A crowd of Anwar’s supporters shouted “Allahu Akbar,” or “God is great” after the judge finished reading the verdict. Members of Anwar’s family burst into tears and hugged him.

“Thank God justice has prevailed,” a jubilant Anwar told reporters. “I have been vindicated. To be honest, I am a little surprised.”

Anwar, whom the opposition regards as its future prime minister if it wins federal power, had earlier said he was bracing for a conviction, which could result in a maximum of 20 years in prison.

The verdict is expected to have a major impact on general elections that most politicians believe will be held this year. Anwar is the opposition’s most charismatic politician and is considered the figure who can best hold the three ideologically distinct parties in his alliance together.
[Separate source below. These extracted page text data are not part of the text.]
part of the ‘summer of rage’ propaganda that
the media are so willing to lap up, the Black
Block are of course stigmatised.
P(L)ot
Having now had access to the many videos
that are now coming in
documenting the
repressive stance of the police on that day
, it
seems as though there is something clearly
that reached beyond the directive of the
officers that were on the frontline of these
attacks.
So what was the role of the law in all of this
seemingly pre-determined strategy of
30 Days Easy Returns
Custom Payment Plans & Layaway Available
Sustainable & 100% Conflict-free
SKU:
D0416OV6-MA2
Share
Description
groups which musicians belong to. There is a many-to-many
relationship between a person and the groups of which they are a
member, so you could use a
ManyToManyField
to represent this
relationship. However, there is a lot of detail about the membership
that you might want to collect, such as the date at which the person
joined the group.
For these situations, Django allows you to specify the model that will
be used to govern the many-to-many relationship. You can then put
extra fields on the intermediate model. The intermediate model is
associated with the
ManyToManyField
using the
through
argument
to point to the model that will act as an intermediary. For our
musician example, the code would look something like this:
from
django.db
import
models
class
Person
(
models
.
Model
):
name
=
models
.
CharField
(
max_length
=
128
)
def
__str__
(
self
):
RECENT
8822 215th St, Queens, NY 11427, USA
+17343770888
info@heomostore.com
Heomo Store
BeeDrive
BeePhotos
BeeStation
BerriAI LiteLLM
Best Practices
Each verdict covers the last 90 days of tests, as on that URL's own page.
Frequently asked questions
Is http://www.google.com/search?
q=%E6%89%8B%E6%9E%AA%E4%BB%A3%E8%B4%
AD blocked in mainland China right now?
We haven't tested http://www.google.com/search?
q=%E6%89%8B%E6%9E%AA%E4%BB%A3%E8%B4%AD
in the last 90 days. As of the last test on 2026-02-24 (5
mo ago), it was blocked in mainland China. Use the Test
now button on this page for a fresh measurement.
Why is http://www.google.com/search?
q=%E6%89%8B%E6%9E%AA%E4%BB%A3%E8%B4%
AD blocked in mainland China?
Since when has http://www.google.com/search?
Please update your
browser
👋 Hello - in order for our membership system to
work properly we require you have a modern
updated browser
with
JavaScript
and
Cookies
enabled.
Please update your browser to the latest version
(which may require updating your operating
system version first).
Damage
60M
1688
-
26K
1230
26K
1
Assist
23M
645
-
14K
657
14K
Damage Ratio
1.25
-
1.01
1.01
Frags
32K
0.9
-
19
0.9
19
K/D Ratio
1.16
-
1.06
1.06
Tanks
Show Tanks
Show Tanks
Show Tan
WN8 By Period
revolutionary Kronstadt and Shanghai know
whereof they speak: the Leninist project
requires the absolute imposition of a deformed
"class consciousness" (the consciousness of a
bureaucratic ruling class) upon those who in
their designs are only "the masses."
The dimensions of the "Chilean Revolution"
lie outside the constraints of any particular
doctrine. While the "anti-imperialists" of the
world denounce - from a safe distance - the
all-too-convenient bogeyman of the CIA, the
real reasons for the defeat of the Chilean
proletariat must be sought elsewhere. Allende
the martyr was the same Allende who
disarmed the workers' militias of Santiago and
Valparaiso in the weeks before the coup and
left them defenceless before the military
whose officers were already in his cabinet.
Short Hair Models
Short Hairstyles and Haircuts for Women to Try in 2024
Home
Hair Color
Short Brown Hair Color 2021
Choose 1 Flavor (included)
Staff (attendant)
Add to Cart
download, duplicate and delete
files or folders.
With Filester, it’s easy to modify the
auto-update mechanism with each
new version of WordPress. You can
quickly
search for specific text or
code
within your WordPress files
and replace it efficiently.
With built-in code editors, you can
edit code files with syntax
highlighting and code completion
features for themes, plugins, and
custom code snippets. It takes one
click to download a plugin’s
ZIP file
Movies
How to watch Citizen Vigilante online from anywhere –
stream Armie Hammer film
Information Minister Rais Yatim said in a statement that the acquittal “proves that the government does not hold sway over judges’ decisions.”

“Malaysia has an independent judiciary,” Rais said. “The current wave of bold democratic reforms introduced by (Najib) will help extend this transparency to all areas of Malaysian life.”

At least 5,000 opposition supporters gathered outside the court today, chanting “Long live the people.” Some carried banners that read “Free Anwar” and “Reject slander.”

Defense lawyers had insisted Saiful’s testimony about the alleged sodomy in 2008 was riddled with inconsistencies and that the DNA evidence was mishandled by investigators.